In the Salamat region, in the East of Chad, 4 mobile teams are fighting the cholera outbreak reaching out to the most secluded communities
In response to the cholera outbreak, which has affected more than 1,200 people and killed 71 since August 14th 2017, UNICEF has partnered with Action Against Hunger to dispatch 4 mobile teams and assist the secluded nomadic communities of the area.
On 22nd November, two new cases of cholera were confirmed in the Cholera Treatment Unit (CTU) of Mina. Both cases were children from Fadna, a nomadic camp, an hour and a half away from Mina by donkey.
Nomadic population are particularly vulnerable to cholera, considering their lifestyle. Carrying on with ancient traditions, nomadic communities change location and settle down where fresh pastures can be found for their herd. But in the cholera emergency context, this can create a major risk, as they often only rely on the ponds or rivers for water supply.
Partnering with Action against Hunger, UNICEF has been dispatching 4 mobile teams to reach out to nomadic communities to circumvent and respond to cholera, from decontamination after identification of cases to awareness-raising among communities.

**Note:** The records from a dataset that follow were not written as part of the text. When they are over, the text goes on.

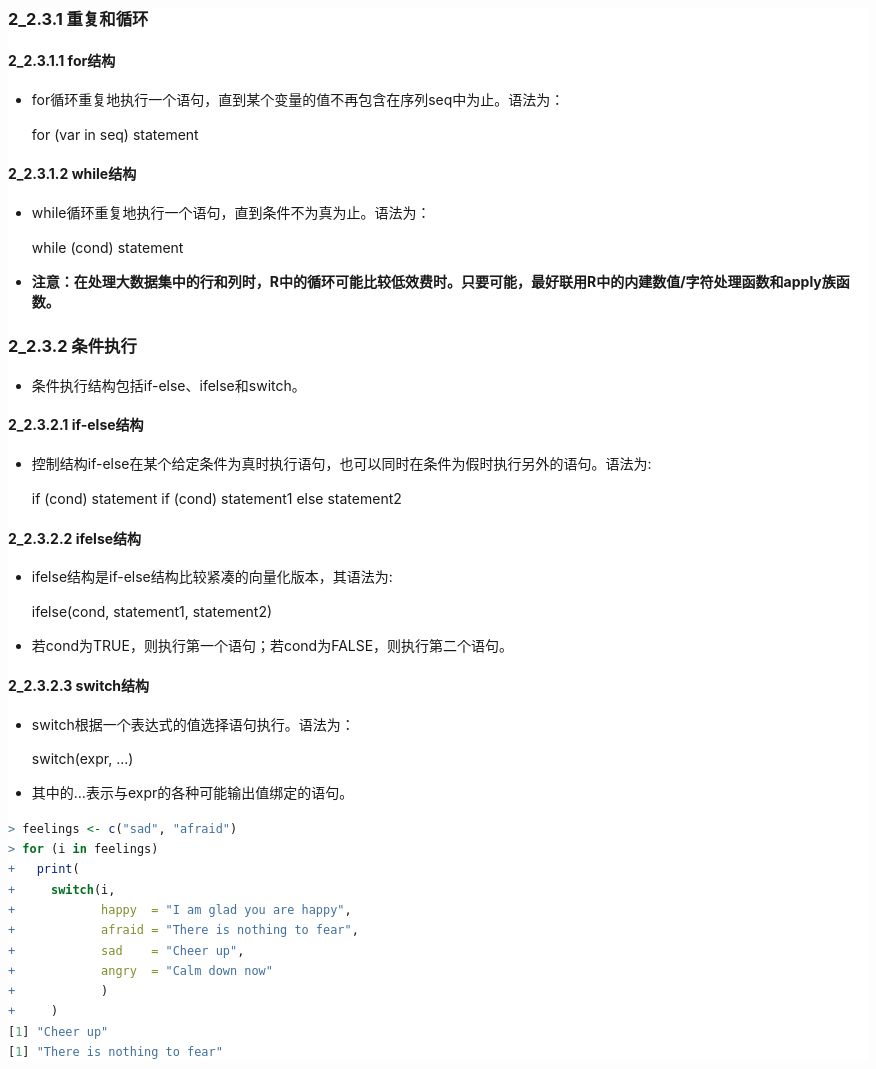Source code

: ### 2_2.3.1 重复和循环

#### 2_2.3.1.1 for结构

- for循环重复地执行一个语句，直到某个变量的值不再包含在序列seq中为止。语法为：



    for (var in seq) statement

#### 2_2.3.1.2 while结构

- while循环重复地执行一个语句，直到条件不为真为止。语法为：



    while (cond) statement

- **注意：在处理大数据集中的行和列时，R中的循环可能比较低效费时。只要可能，最好联用R中的内建数值/字符处理函数和apply族函数。**

### 2_2.3.2 条件执行

- 条件执行结构包括if-else、ifelse和switch。

#### 2_2.3.2.1 if-else结构

- 控制结构if-else在某个给定条件为真时执行语句，也可以同时在条件为假时执行另外的语句。语法为:



    if (cond) statement 
    if (cond) statement1 else statement2

#### 2_2.3.2.2 ifelse结构

- ifelse结构是if-else结构比较紧凑的向量化版本，其语法为:



    ifelse(cond, statement1, statement2)

- 若cond为TRUE，则执行第一个语句；若cond为FALSE，则执行第二个语句。

#### 2_2.3.2.3 switch结构

- switch根据一个表达式的值选择语句执行。语法为：



    switch(expr, ...)

- 其中的…表示与expr的各种可能输出值绑定的语句。

``` r
> feelings <- c("sad", "afraid") 
> for (i in feelings)     
+   print(        
+     switch(i,       
+            happy  = "I am glad you are happy",    
+            afraid = "There is nothing to fear",       
+            sad    = "Cheer up",   
+            angry  = "Calm down now"    
+            )     
+     )
[1] "Cheer up"
[1] "There is nothing to fear"
```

“I arrived yesterday from Fadna by donkey with Safia, she is 10 months old. She has been vomiting and having diarrhea for the past three days. I brought her to the Cholera Treatment Unit on the second day, when I saw her condition worsen. I had never heard of cholera before. As soon as I got here they hospitalized her. In Fadna, we take water from the pond but now I know that I have to treat the water before drinking it.” Risala Mahamat, 18.
“When we heard, there were two new cases from Fadna, we came to the nomadic camp to decontaminate the environment. We, then raised awareness in the community to the good hygiene practices needed to prevent cholera contamination. We showed them how to chlorate the water and gave them hygiene kits, which includes soaps and water purifier packets to prevent any other cases.” Raissa Hinnone, member of the mobile team # 2
“Before the visit of the mobile team, I did not know what cholera was. I saw people vomiting and having diarrhea but I did not know what they had. In the past, we never used soap. It is a good thing for us to receive soaps and water purifier packets so that we can stay healthy.” Zara Adoum, 15
“We take the water from the pond, we never realize how unclean it was. Thanks to the water purifier packet you can see all the residue at the bottom of the bucket. I cannot believe all of this was going into my stomach. From now on, I will use everything I learned today.” Kaltouma Hassan, 40, nomadic camp of Fadna.